Я не поехал в больницу. Я поехал на следующий день, потому что мне нужно было раннее утро. Из-за карантина внутрь все еще не пускали. Я же хотел потолковать с врачом.
Я подстерег у входа.
— Самочувствие? — переспросил врач.
Он курил на ходу. Усы его заиндевели. Мороз. Но глядел он молодцом.
— Да, самочувствие. — Я заглядывал ему в зрачки. Я хотел бы заглянуть в душу. Я был уверен, что приступаю к длительному разговору.

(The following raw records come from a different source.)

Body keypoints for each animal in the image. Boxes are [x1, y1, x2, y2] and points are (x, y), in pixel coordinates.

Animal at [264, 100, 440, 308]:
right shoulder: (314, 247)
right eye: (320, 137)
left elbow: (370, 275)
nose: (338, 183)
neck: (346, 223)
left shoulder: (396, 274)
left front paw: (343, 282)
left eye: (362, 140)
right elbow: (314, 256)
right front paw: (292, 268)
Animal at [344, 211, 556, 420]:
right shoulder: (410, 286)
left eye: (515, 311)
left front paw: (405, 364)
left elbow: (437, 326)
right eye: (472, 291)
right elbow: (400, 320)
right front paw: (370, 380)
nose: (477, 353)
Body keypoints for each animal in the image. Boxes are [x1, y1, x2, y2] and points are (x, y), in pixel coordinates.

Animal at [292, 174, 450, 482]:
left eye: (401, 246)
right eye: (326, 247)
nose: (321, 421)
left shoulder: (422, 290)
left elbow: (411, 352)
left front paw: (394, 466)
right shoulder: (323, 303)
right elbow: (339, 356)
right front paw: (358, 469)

— Хорошее. Можно сказать, замечательное самочувствие. Скоро выписывать ее будем.
— Как?
— А так. Выпишем, и все.
И он засмеялся. Двинулся к дверям. А я как бы обалдел. Я шел по улице как пьяный. Ну вот, думал я. Вот оно.

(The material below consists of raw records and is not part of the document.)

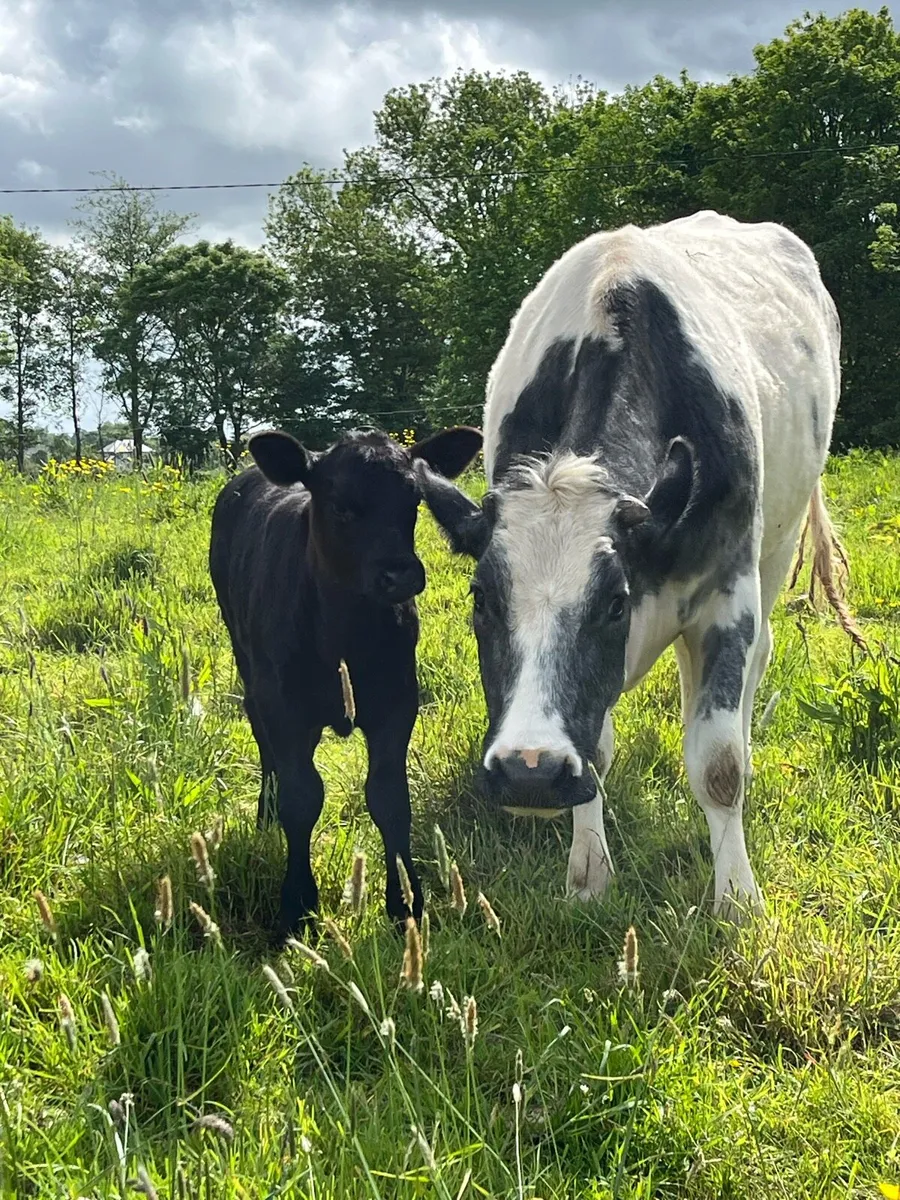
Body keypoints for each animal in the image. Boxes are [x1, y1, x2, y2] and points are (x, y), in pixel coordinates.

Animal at [209, 424, 483, 940]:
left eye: (413, 501)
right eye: (340, 505)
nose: (401, 574)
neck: (344, 632)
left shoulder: (397, 701)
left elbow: (390, 798)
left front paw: (406, 903)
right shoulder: (284, 706)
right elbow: (302, 798)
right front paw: (296, 903)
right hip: (244, 655)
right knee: (260, 735)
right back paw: (265, 814)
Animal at [414, 211, 864, 920]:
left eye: (614, 601)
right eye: (481, 598)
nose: (529, 769)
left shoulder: (727, 591)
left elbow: (719, 762)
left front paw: (737, 899)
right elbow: (595, 750)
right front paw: (588, 873)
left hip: (778, 542)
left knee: (755, 662)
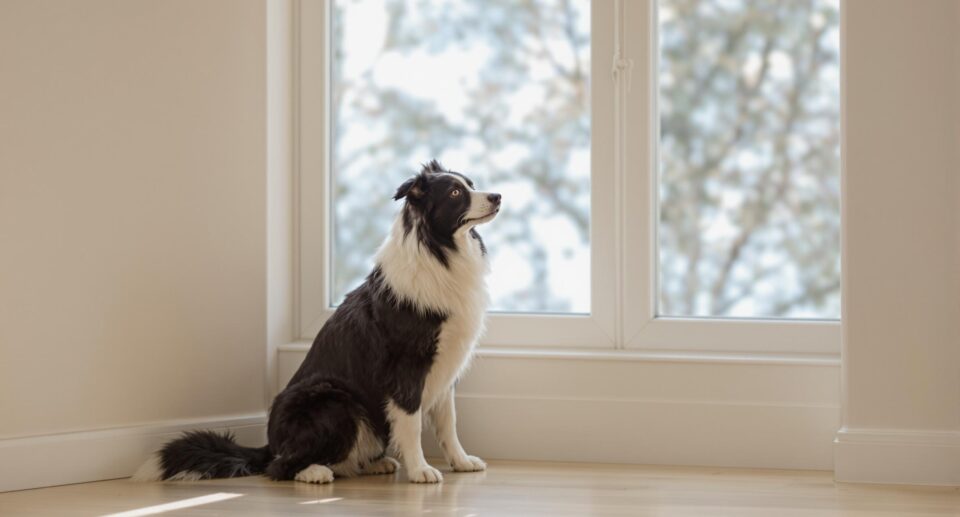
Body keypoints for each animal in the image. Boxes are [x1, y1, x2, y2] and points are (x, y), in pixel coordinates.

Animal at [135, 161, 502, 484]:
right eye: (455, 192)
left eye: (470, 183)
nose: (497, 195)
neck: (441, 252)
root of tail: (270, 444)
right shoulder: (407, 367)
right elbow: (412, 424)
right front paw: (421, 471)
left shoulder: (446, 366)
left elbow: (448, 424)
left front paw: (461, 462)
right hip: (334, 399)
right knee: (280, 467)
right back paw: (314, 473)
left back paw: (372, 464)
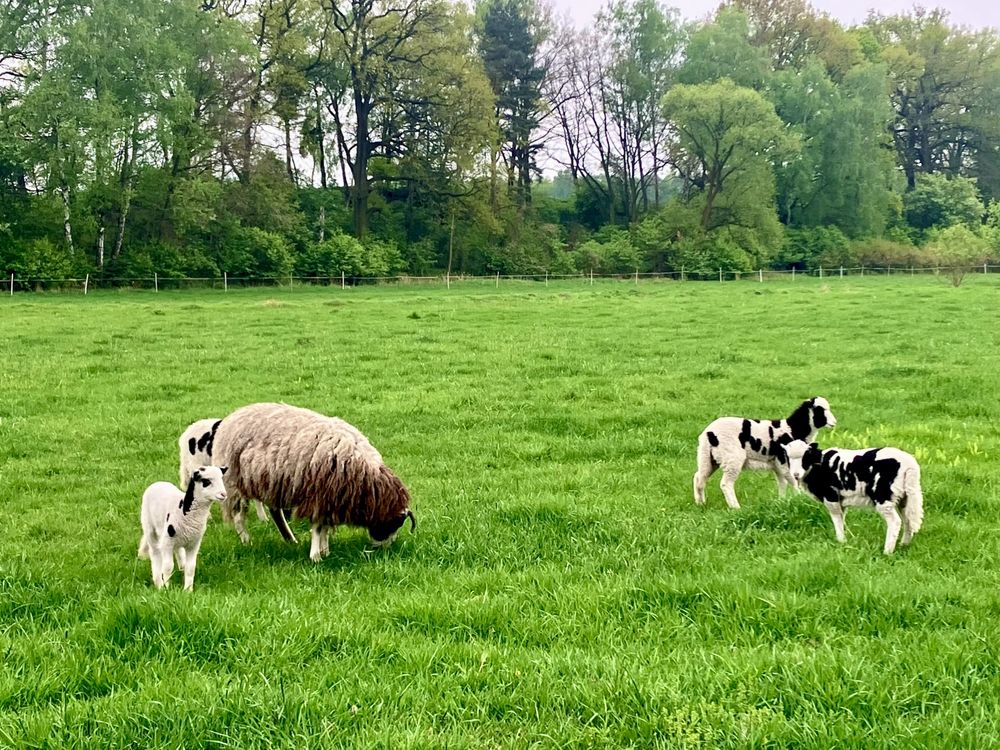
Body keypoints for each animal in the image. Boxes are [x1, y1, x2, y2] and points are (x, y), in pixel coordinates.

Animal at [139, 464, 229, 592]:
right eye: (206, 481)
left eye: (222, 478)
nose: (223, 494)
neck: (184, 510)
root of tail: (157, 483)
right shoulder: (167, 542)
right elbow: (168, 566)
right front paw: (166, 588)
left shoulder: (194, 543)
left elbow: (191, 567)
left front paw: (188, 590)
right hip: (149, 527)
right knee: (155, 553)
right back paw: (158, 581)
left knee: (178, 550)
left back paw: (181, 567)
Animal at [211, 402, 414, 560]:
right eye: (395, 523)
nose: (384, 548)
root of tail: (233, 416)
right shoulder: (320, 496)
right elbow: (318, 527)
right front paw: (316, 556)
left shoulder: (329, 500)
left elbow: (324, 527)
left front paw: (325, 550)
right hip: (235, 483)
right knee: (239, 516)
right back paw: (247, 541)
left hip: (273, 482)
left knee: (275, 512)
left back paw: (290, 539)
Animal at [692, 400, 840, 512]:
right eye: (820, 410)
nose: (834, 422)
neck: (794, 429)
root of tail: (709, 433)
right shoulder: (784, 460)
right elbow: (793, 481)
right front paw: (801, 500)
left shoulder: (777, 464)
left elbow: (782, 482)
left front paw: (782, 501)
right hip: (732, 457)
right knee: (726, 484)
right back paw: (736, 507)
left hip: (707, 457)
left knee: (699, 477)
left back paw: (701, 503)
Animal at [784, 438, 924, 556]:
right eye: (788, 458)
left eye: (805, 457)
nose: (795, 474)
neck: (817, 466)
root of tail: (909, 465)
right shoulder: (840, 499)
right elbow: (842, 518)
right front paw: (844, 541)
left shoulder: (831, 496)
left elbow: (836, 518)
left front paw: (841, 541)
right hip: (905, 496)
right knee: (908, 519)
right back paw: (904, 545)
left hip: (883, 496)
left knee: (895, 522)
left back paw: (887, 552)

Я шел и шел. Тут я, видимо, и простыл. В рот надуло.
* * *
Помню, что я пришел к Бученкову. Меня вдруг осенило. Не может же Галька после больницы оставаться у мужа. Ее выпишут — и ведь куда-то мне надо ее поместить.
Кроме того, мне здорово хотелось поесть. Хотя бы хлебушка. Со всем этим я и пришел.
— Ты думаешь разместить ее у нас? — У Бученкова было очень скорбное лицо.
— Да. На пять-шесть дней. На сборы. То есть пока мы соберемся.
— А потом куда?
— А потом в степи.
Он набрал воздуху в грудь. Помолчал. И мужественно дал ответ:
— Хорошо. Согласен.
А я посоветовал. Расскажи теще правду, и она, быть может, поймет. Правду о нас с Галькой. Иногда лучше всего рассказать правду. Потому что всякий человек имеет свой тихий час. И в этот час она срабатывает. Правда.
— Объясни ей. Сам-то я где-нибудь перебьюсь. Но ведь Гальку пристроить некуда.
— Я поговорю с тещей, — мужественно подтвердил Бученков.
Теперь я хотел поесть, и желательно побыстрее, пока не нагрянули домашние Бученкова.
— Тебе кто-то звонил, — сообщил Андрюха. — Несколько раз.
— Кто?
— Не знаю. Мужской голос. Каждый день звонит.
— Кому это я нужен? — Я пожал плечами, гадать не стал.
Если это Еремеев, муж Гальки, — пожалуйста, я готов объясниться. Хотя, в общем, я могу уехать с Галькой и не давая ему объяснений. Это уж как получится. Мы ведь степняки. Мы такие — как будет, так и будет.